![]() |
Colvin on the northern descent of Basin Mountain with Saddleback and the Gothics in the background. |
I’ve always felt that people who have experience technical rock climbing (on real rock) tend to not have issues on rough sections of trail. For those people, the featureless rock that hikers see is filled with giant “jug” holds for the hands and feet. The southern approach of the Adirondacks Saddleback Mountain via Basin Mountain is a great example of this.
If I haven’t made it perfectly clear throughout the years, I avoid the High Peaks like a case of syphilis -especially during the warm months- and I pick my winter forays with some care as well. So quite often, my experience in the Adirondacks High Peaks Wilderness is one with a winter perspective. As a matter of fact, I’ve been up Marcy several times, but never when there wasn’t multiple feet of snow on the ground. I have no idea how hard the trail is in the summer, though I assume it’s pretty beat up and rough due to how often it is climbed.
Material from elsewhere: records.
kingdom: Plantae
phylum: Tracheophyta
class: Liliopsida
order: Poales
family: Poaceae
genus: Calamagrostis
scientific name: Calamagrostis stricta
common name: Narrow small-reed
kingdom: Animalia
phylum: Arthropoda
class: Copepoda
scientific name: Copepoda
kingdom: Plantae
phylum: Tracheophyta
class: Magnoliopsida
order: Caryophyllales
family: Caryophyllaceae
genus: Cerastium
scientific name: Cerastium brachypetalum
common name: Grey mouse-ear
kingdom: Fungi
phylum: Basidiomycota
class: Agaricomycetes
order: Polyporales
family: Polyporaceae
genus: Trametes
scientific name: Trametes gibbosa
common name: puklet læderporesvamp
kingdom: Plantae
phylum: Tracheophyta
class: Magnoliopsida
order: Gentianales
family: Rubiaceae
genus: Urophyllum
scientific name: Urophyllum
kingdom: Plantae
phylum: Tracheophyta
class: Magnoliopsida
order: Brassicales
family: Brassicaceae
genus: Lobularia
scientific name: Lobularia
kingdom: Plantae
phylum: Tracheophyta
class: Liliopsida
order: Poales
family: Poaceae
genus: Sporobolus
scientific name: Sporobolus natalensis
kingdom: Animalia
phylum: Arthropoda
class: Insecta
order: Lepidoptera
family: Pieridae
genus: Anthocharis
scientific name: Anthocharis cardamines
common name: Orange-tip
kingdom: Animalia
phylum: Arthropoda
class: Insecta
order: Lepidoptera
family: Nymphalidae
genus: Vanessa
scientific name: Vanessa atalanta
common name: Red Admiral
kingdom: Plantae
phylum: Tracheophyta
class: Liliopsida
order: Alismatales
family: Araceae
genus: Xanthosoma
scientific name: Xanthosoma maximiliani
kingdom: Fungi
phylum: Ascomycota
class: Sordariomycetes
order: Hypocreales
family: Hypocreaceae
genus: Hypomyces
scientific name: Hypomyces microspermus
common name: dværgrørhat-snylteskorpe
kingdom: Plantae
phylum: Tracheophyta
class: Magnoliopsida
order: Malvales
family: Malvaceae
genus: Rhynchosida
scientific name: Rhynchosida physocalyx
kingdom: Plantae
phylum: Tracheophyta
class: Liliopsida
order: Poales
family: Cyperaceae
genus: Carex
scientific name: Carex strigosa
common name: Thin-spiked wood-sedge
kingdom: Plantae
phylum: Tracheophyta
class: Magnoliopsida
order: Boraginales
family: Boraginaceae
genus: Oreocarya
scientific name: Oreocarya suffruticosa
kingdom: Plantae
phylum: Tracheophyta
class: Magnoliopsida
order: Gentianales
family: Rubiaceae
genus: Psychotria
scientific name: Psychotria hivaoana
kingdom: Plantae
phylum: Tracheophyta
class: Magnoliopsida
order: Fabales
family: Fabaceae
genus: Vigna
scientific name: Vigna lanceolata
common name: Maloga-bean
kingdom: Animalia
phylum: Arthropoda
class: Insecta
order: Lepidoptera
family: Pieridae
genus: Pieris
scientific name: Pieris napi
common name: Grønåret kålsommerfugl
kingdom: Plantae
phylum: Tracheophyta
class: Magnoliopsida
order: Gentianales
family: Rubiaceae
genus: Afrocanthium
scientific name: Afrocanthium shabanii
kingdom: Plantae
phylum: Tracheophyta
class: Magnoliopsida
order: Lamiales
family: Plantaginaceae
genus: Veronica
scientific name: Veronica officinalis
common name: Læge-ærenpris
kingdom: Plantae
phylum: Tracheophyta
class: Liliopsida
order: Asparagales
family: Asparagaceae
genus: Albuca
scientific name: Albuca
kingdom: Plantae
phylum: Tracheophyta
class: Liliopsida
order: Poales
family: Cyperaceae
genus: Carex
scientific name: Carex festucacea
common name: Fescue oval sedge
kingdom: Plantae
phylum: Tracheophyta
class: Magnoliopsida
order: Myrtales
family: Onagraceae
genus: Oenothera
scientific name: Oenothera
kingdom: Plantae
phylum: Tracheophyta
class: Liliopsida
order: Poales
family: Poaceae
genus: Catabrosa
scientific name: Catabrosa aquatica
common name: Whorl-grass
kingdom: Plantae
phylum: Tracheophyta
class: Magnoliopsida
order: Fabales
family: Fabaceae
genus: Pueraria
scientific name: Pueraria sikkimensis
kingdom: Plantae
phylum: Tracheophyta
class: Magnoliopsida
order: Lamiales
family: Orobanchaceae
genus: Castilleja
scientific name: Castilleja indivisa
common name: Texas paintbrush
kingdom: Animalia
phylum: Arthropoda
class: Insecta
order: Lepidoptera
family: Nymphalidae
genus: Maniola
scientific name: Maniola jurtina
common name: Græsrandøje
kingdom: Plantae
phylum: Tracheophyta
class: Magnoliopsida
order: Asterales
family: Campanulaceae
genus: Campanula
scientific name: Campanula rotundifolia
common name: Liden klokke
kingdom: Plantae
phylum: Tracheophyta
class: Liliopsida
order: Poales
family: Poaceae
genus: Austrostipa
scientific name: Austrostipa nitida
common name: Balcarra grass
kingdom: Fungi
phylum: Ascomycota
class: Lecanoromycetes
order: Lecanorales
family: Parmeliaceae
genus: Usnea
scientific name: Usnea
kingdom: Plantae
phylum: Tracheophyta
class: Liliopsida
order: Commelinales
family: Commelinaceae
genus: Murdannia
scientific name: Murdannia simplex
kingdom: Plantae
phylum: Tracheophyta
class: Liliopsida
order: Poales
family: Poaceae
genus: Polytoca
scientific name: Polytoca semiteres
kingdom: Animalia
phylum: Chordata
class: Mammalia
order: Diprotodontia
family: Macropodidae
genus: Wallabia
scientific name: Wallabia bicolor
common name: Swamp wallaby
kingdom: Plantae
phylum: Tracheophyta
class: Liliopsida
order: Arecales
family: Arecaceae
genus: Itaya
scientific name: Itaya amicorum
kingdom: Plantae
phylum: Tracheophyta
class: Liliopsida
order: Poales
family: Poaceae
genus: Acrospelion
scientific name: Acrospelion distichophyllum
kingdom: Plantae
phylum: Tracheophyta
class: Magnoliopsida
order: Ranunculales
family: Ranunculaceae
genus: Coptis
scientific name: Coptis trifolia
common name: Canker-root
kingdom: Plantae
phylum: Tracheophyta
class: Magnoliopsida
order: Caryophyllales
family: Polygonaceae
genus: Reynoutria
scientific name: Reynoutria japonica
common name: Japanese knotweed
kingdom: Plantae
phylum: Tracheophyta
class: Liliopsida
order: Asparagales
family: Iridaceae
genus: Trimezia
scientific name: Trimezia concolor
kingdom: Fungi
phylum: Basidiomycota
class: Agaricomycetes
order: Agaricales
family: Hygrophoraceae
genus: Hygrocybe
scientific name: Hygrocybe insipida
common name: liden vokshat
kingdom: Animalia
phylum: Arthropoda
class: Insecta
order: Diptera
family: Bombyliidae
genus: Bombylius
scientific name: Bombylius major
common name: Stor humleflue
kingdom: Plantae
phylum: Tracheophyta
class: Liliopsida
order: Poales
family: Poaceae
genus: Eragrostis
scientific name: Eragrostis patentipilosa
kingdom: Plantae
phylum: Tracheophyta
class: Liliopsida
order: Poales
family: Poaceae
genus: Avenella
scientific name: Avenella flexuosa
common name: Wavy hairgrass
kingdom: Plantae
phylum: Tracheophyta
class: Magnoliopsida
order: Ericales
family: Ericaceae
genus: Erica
Suffice it to say, I’ve never climbed the south face of Saddleback via Basin in all my years of hiking during the summer months, though I have been up Saddleback in the winter on several occasions.
How is it? Absolutely fun. It’s probably the best trailed hiking in the Adirondacks. Steep, technical, but the hard sections are either too easy or too short to really make you say, “wow, that was hard.” Add in the fact that Colvin isn’t Caney on the steep and technical sections; he doesn’t love climbing steep technical rock like a mountain goat or dipping his front nails over the edge of 1000ft cliffs. I note that because my difficulty rating includes assisting Colvin. These were generally short boost followed by encouraging and challenging him to climb the correct route. Nevertheless, they were an additional level of effort that most human hikers would not need to put out, unless they were climbing with children or novice mountaineers.
![]() |
Yellow line indicates the trail routing. |
I’d rate the hardest sections as low 5th class (upper 4th to 5.0-5.1 type terrain), and while there is a risk of a long fall (or rather slide), it’s not what you’d call exposed. There is never more than a few feet of air under you, or 30ft of super grippy slab below you. Steep it is, treacherous it is not. I’d personally rate something steep and treacherous, if while on it and assisting a 50lb dog, I felt any sense of fear or worry that we were getting ourselves into something that might be difficult to get out of. Perhaps I don’t have the common sense to feel that fear, but based on the amount of times I’ve shit my pants leading technical rock climbs, I’d say I am often too aware of what can go wrong. At no point did I feel that way. As a matter of fact, once Colvin was safely on the steep slabs above the craggy lower section, I descended a bit and reclimbed it via the more technical options.
![]() |
Colvin on top of Saddleback, Ausable Lakes and the Colvin Range in the background. |
I was actually a bit disappointed at how easy it really was, and I was prepared for Colvin to have more trouble with the terrain. He was wearing his Ruff Wear Doubleback technical climbing harness, and I had a 40ft 8mm static line. I never even considered breaking out the 40ft rope. Had it been steeper, I could have slung a boulder with two 10 foot tied slings that double as leashes, or wedged a frost knot into a crack to haul Colvin over the steep sections. Or just simply short roped him up the hard sections.




So there you go, a little more sensible perspective about the steep and fun trail over Saddleback.